Testo della pagina =
Il Turkish Grand Prix torna ufficialmente dal 2027
Formula 1 sigla un nuovo accordo di cinque anni per correre all’Istanbul Park.
In breve
- La Formula 1 tornerà all’Istanbul Park nel 2027 grazie a un nuovo accordo quinquennale che garantirà il Turkish Grand Prix fino alla stagione 2031.
- Il circuito si affianca a Portimao, in Portogallo, tra le sedi di ritorno, mentre il Dutch Grand Prix è destinato a uscire dal calendario e le gare di Spa e Barcellona passeranno a una rotazione biennale.
- I vertici della F1 hanno sottolineato l’importanza strategica del mercato turco e la sfida tecnica offerta dal tracciato, in particolare dalla leggendaria curva 8 multi-apice.

Estratti di dati =
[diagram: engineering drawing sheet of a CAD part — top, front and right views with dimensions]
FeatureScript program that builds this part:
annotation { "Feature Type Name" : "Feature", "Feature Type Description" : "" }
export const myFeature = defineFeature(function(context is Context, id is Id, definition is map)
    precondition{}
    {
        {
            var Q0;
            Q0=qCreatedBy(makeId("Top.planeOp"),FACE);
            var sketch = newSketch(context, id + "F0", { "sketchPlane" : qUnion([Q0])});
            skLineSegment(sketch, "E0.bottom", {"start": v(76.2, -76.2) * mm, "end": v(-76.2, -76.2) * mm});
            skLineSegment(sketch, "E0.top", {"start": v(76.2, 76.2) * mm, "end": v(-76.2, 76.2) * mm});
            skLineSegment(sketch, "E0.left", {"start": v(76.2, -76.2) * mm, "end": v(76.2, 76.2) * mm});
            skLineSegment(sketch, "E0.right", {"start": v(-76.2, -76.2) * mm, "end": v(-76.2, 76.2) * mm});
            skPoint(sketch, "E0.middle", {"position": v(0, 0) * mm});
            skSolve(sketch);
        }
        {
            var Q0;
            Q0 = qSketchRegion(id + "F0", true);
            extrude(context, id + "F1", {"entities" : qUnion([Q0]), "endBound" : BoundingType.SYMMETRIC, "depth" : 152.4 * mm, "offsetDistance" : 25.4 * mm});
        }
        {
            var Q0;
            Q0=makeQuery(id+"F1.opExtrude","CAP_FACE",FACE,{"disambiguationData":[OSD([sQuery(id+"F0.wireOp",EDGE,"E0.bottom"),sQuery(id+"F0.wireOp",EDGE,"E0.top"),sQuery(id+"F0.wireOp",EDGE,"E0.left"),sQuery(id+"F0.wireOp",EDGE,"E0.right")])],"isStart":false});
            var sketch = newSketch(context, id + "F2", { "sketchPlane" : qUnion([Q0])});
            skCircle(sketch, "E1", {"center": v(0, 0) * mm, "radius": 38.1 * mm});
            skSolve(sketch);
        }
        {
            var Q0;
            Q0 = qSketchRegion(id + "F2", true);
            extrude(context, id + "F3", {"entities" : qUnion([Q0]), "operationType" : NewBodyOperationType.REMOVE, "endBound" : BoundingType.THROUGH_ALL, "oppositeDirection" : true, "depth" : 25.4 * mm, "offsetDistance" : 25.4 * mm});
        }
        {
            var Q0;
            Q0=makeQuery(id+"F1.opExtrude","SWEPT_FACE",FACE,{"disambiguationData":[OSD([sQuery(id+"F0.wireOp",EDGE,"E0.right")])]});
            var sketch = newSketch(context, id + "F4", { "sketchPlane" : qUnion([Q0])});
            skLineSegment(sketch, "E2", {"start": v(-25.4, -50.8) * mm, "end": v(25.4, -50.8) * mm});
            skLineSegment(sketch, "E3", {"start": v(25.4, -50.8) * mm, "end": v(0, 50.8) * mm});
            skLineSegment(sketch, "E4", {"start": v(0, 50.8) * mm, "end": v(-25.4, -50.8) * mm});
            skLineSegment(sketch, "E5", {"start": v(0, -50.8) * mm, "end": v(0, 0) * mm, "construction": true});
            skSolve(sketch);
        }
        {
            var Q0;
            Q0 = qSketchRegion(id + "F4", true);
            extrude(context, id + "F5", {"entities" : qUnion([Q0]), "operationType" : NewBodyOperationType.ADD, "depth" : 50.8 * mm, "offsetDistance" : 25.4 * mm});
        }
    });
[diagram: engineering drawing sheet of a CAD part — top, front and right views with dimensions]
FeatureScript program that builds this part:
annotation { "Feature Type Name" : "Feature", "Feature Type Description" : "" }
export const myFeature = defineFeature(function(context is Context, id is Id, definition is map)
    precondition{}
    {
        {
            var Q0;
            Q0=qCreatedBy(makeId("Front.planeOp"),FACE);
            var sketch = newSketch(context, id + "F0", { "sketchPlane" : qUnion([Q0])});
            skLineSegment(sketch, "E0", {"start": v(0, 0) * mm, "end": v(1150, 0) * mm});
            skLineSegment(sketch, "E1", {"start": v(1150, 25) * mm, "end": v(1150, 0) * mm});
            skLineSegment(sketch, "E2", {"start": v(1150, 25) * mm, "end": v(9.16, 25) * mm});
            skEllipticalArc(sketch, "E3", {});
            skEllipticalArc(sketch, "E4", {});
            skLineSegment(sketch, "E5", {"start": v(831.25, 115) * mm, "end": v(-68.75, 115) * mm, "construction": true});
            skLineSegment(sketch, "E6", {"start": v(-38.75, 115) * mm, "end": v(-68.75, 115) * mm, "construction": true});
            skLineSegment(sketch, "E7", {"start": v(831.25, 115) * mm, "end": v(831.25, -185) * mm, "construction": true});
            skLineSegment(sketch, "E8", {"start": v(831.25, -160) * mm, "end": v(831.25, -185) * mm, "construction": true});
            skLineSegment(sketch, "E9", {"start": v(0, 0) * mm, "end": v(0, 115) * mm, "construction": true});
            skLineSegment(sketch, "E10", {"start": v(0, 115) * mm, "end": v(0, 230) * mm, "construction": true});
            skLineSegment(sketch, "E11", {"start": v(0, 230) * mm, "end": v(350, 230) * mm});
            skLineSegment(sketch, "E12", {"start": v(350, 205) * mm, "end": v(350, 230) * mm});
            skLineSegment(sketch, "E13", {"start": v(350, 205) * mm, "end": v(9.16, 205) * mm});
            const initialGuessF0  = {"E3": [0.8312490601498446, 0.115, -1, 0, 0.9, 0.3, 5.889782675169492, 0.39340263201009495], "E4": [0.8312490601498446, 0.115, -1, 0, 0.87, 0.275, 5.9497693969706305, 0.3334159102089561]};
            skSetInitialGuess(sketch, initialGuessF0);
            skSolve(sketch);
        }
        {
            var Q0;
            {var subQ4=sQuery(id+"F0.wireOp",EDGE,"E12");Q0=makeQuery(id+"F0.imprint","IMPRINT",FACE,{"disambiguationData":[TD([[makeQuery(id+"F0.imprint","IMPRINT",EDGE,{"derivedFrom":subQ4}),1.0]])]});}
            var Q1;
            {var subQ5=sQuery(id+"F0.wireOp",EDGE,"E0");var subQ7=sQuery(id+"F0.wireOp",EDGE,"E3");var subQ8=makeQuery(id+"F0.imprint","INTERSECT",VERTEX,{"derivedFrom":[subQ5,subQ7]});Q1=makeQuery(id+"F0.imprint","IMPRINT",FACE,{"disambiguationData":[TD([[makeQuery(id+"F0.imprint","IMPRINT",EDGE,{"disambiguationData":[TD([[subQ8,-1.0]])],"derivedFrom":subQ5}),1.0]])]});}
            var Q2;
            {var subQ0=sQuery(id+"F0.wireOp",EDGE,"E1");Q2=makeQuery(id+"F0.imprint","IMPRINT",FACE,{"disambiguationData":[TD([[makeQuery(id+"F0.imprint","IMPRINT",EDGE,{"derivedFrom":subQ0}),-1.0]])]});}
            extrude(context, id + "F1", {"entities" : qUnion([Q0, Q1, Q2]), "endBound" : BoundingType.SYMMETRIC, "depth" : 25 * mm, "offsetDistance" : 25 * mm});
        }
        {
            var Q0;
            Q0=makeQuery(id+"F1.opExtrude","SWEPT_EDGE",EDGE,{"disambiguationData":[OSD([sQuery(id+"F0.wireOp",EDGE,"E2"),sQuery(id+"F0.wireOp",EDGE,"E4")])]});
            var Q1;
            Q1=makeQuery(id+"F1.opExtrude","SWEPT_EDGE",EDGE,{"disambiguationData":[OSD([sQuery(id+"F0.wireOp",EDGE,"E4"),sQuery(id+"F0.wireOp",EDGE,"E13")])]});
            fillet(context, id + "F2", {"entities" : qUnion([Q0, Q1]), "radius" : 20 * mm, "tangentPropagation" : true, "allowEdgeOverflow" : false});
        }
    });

Da fare =
**a)** Riassumi in due frasi il testo sul ritorno della Formula 1 in Turchia.
**b)** Secondo il testo sul ritorno della Formula 1 in Turchia, quale curva del tracciato viene citata dai vertici della F1?
**c)** Riprendi il testo sul ritorno della Formula 1 in Turchia dopo la sua ultima frase e continualo.
I dati provengono da un'altra fonte.

Esercizi risolti =
**a)** La Formula 1 tornerà all'Istanbul Park nel 2027 grazie a un accordo di cinque anni che garantirà il Turkish Grand Prix fino alla stagione 2031. Il circuito si aggiunge a Portimao tra le sedi di ritorno, mentre il Dutch Grand Prix è destinato a uscire dal calendario e Spa e Barcellona passeranno a una rotazione biennale.

**b)** La leggendaria curva 8 multi-apice.

**c)**
La Formula 1 è ufficialmente pronta a riportare l’energia a Istanbul Park. A partire dal 2027, il Turkish Grand Prix riconquisterà il suo posto nel calendario del motorsport, sostenuto da un nuovo accordo di cinque anni che blinda la gara fino alla stagione 2031. Questa mossa di peso conferma un impegno di lungo periodo verso un impianto che in passato si era imposto come tappa jolly amatissima dal pubblico durante le campagne 2020 e 2021, pesantemente sconvolte. Dopo aver consolidato la propria reputazione tra il 2005 e il 2011, il circuito è oggi venerato dall’attuale schieramento per il suo layout aggressivo, capace di mettere a dura prova gli pneumatici. L’accordo è stato formalizzato in Turchia, con la partecipazione diretta del presidente della F1 Stefano Domenicali e del presidente turco Recep Tayyip Erdoğan.
Il circuito non è semplicemente un’altra pista: rappresenta una delle prove tecniche più estreme di tutto lo sport. I piloti lodano costantemente la componente fisica imposta dalle sue curve ad altissimo carico di forza G. Il gioiello indiscusso del complesso resta la leggendaria curva 8 multi-apice, una lunga piega a sinistra implacabile che spinge la resistenza umana e l’ingegneria aerodinamica ai loro limiti assoluti. Blindando l’evento per il prossimo futuro, i vertici della Formula 1 lanciano un messaggio chiarissimo sull’importanza strategica del mercato eurasiatico, rispondendo al tempo stesso alla richiesta costante dei fan di arene autentiche e davvero incentrate sul pilota.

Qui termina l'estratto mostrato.